◆ Data extract:
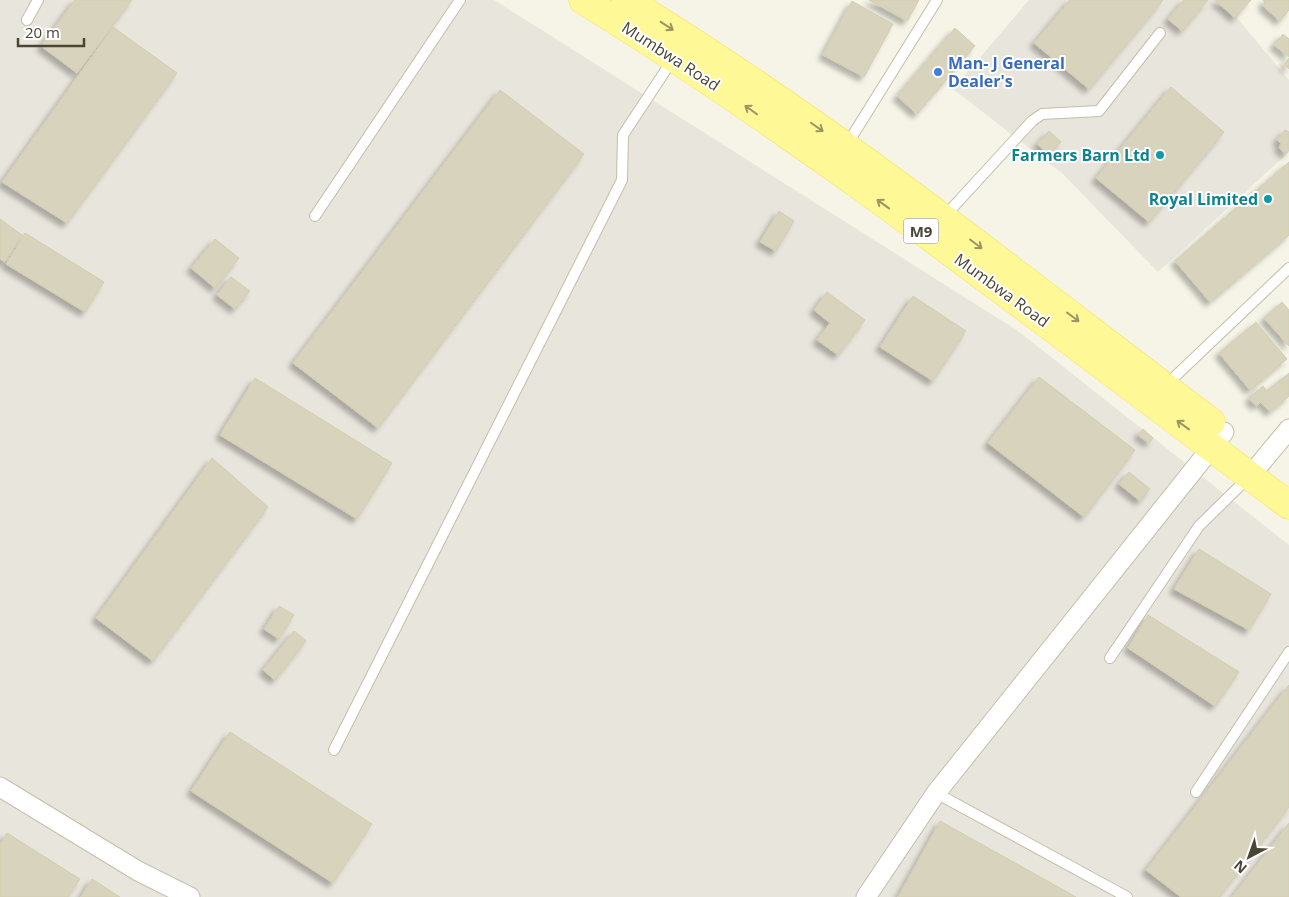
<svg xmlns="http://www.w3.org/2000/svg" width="1289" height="897" font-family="'Open Sans',sans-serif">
	<defs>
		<filter id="shadow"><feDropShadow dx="-4.5" dy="4.5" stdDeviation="2.5" flood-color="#0004"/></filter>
	</defs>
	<rect width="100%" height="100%" fill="#f5f4e7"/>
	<g fill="#e8e5dc">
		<path d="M 0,0 L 494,0 L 1018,331 L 1289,545 L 1289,897 L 0,897 Z"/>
		<path d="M 1029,0 L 1222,0 L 1289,80 L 1289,152 L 1158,272 L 1063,174 L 953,89 Z"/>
	</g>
	<g fill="#d8d3bc" stroke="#d4cdae" filter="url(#shadow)">
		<path d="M 75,0 L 132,0 L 77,73 L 41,46 Z"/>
		<path d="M 869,0 L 919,0 L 907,21 Z"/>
		<path d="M 1070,0 L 1163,0 L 1089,89 L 1034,43 Z"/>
		<path d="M 1184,0 L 1208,0 L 1182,31 L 1168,19 Z"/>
		<path d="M 1215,0 L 1251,0 L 1235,18 Z"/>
		<path d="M 1289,0 L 1289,10 L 1280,21 L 1263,6 L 1265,3 L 1263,0 Z"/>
		<path d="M 852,1 L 893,24 L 864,77 L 823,55 Z"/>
		<path d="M 113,27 L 177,73 L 67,223 L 2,182 Z"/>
		<path d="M 955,28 L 975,46 L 917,114 L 897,96 Z"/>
		<path d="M 1283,34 L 1289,39 L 1289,57 L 1274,45 Z"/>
		<path d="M 1289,58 L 1289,69 L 1284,65 Z"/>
		<path d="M 1171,87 L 1224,132 L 1149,222 L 1096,178 Z"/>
		<path d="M 500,90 L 584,154 L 378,428 L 293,363 Z"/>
		<path d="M 1285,130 L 1289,132 L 1289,150 L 1286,154 L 1279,148 L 1281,143 L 1277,140 Z"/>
		<path d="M 1049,131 L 1061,142 L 1050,155 L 1037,144 Z"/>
		<path d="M 1289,162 L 1289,235 L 1210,302 L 1175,261 Z"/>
		<path d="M 779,211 L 794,221 L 776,251 L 760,242 Z"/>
		<path d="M 0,219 L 22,235 L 5,262 L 0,259 Z"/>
		<path d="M 25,233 L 104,282 L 85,312 L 6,264 Z"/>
		<path d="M 215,239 L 239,258 L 215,288 L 191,268 Z"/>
		<path d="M 231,277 L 250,291 L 235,309 L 217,295 Z"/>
		<path d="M 827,292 L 865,320 L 838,355 L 817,340 L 830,323 L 814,310 Z"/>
		<path d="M 913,296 L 966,331 L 933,381 L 880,347 Z"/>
		<path d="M 1282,302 L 1289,310 L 1289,346 L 1264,318 Z"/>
		<path d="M 1256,322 L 1287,359 L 1250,390 L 1219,353 Z"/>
		<path d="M 1289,373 L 1289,396 L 1270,412 L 1261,402 L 1256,406 L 1249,398 L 1263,386 L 1267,391 Z"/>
		<path d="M 1039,377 L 1135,450 L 1084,517 L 988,443 Z"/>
		<path d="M 255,378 L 392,463 L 357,519 L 220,435 Z"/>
		<path d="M 1143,429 L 1153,438 L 1149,443 L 1138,435 Z"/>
		<path d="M 212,458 L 268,507 L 153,661 L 96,618 Z"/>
		<path d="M 1129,472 L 1150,489 L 1140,501 L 1119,484 Z"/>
		<path d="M 1199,549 L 1271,594 L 1249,630 L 1174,589 Z"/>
		<path d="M 279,606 L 294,615 L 279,639 L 264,629 Z"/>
		<path d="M 1148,615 L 1239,672 L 1215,706 L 1128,648 Z"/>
		<path d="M 294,631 L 306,641 L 275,680 L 263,670 Z"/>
		<path d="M 1289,685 L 1289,807 L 1219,897 L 1181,897 L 1146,870 Z"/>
		<path d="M 230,732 L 372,824 L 333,883 L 191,791 Z"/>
		<path d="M 940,821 L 1076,897 L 898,897 Z"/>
		<path d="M 1289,823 L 1289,897 L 1232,897 Z"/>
		<path d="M 7,833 L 80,879 L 68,897 L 0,897 L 0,845 Z"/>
		<path d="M 92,879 L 120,897 L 81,897 Z"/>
	</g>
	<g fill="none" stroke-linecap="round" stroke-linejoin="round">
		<defs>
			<g id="service">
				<path d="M 27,20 L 38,0"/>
				<path d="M 846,146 L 937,0"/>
				<path d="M 315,216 L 460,0"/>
				<path d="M 943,218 L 1032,121 L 1042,114 L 1099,111 L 1160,33"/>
				<path d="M 1165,386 L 1289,268"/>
				<path d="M 1110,658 L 1199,526 L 1249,477"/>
				<path d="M 334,750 L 622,180 L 623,135 L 673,59"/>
				<path d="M 1196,792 L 1289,652"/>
				<path d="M 936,793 L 1127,897"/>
			</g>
			<g id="minor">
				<path d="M 1250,476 L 1289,429"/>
				<path d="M 0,787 L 138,871 L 190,897"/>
				<path d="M 866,897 L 936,793 L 1224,432"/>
			</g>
			<g id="primary">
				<path d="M 583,0 C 830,152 1057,334 1289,505"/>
				<path d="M 626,0 C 831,125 1019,277 1211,422"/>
			</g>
		</defs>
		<use href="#service" stroke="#c2bfa9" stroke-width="12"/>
		<use href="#minor" stroke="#c2bfa9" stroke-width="21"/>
		<use href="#primary" stroke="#f0e35b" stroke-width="29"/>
		<use href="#service" stroke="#fff" stroke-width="10"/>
		<use href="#minor" stroke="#fff" stroke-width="19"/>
		<use href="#primary" stroke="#fff897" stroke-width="28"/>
	</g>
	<defs><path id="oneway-shaft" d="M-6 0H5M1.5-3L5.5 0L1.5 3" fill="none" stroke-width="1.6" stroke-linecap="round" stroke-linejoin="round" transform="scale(1.25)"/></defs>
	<g stroke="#9b9661">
		<use href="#oneway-shaft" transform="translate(667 26) rotate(33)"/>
		<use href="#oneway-shaft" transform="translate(751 110) rotate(-145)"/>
		<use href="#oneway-shaft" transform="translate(817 127) rotate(35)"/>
		<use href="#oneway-shaft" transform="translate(883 204) rotate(-144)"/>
		<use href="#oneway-shaft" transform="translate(976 244) rotate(37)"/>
		<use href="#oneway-shaft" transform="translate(1073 317) rotate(37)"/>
		<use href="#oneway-shaft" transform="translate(1183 425) rotate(-144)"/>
	</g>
	<circle fill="#3f7fe0" stroke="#fff" stroke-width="2" cx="938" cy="72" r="5"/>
	<g fill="#0f9aa8" stroke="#fff" stroke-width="2">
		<circle cx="1160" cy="155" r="5"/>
		<circle cx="1268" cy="199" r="5"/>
	</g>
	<g text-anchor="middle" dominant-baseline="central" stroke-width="4" stroke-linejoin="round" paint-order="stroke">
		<rect fill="#fff" stroke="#807e72" stroke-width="1" x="903.5" y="218.5" width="35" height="25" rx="4"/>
		<g font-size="15" font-weight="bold" fill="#4a4635">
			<text x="921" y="231">M9</text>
		</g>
		<g font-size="16" fill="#4a4635" stroke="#fff">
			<text transform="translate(671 56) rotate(33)">Mumbwa Road</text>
			<text transform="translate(1002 290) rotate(36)">Mumbwa Road</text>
		</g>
		<g font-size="16" font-weight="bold" fill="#366cbe" stroke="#fff" text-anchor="start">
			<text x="948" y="63">Man- J General<tspan x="948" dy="18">Dealer's</tspan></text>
		</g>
		<g font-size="16" font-weight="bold" fill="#0d838f" stroke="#fff" text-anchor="end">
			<text x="1150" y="155">Farmers Barn Ltd</text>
			<text x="1258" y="199">Royal Limited</text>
		</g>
	</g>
	<g transform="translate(1249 857) rotate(221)" stroke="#ffffff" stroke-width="4" paint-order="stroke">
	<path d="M0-4L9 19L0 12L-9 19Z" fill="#4a4635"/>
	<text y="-8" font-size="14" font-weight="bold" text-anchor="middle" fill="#4a4635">N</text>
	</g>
	<path d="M18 38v8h66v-8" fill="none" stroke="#4a4635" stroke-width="2.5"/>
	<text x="25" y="38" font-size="15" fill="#4a4635" stroke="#ffffff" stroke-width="4" paint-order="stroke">20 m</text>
</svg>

◆ Task objective:
Exactly how many lines of the listing hold the word "middle"? State only the number.

◆ Your solution:
2